##### ПОКАЗАННЫЙ ОТРЫВОК #####
А русскому православному человеку в его открытости никогда не мешали мировые культуры, мысли мудрых людей, откуда бы они ни звучали. Можно сказать, что он и к Православию возвращался вместе со своим народом, прошедшим период активного безбожия и атеизма. Но, хочу заметить, что поэт не отрицал при этом и лучшие каноны советскости, советской державности, которые, уверен, ещё вернутся в наше современное общество. Еще в 1971 году Юрий Ключников писал: 
Повернула вовнутрь дорога,  
Ухожу, унося в груди 
Бесконечную жажду Бога, 
Безоглядность Его найти. 
 
Для него в его творчестве и природа, и Бог, и народность, и культура всегда сливались воедино. Он как бы русифицировал, христианизировал давние китайские каноны даосизма, Пути и Благодати, по которому своим трудом, своим творчеством должен проходить каждый человек. Впрочем, в бескрайней Сибири, с её просторами, с её дивной природой, с алтайскими горами и реками, водопадами и лесами поэту никак нельзя не быть хоть немного пантеистом. А тем более родной с детства Алтай с его загадочным, мистическим Беловодьем, природным раем для осуществленного человека, никак не мог пройти мимо воспаленного поэтического сознания ещё молодого Юрия Ключникова. 
Мать-природа 
Я молюсь всечасно 
Образам изменчивых полей. 
Ты даруешь трудное причастье 
Чистоте и прелести твоей. 
И не нужно мне иного рая. 
И не жду других даров судьбе. 
Как любя, страдая, умирая, 
Возрождаться вновь и вновь в тебе.
##### ВХОДНЫЕ ДАННЫЕ #####
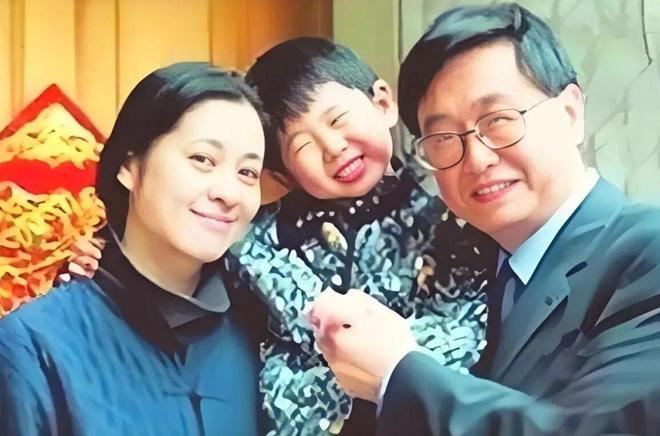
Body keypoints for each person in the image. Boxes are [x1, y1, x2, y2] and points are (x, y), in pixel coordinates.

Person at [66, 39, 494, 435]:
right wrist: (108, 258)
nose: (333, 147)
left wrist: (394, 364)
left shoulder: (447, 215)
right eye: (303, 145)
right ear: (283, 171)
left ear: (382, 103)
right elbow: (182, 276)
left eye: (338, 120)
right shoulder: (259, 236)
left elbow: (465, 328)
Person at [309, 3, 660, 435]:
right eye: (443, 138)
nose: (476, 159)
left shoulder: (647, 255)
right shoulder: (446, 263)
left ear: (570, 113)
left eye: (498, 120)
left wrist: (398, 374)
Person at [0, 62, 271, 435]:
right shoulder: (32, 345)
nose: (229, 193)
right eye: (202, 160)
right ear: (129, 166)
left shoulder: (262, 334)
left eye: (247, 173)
#####
##### ВХОДНЫЕ ДАННЫЕ #####
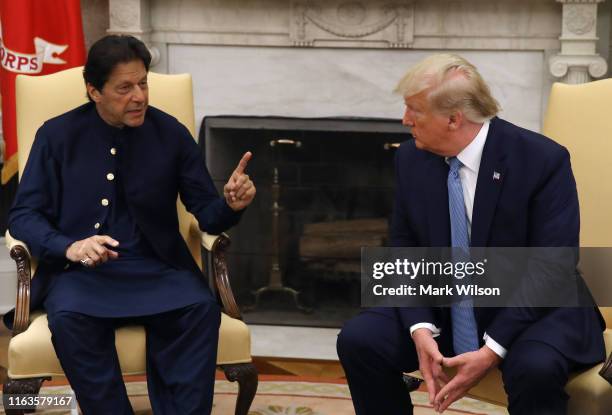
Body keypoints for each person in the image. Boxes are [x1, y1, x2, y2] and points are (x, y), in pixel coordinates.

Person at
#####
В каком году, согласно отрывку о поэте Юрии Ключникове, он написал строки, начинающиеся со слов «Повернула вовнутрь дорога»?

В 1971 году.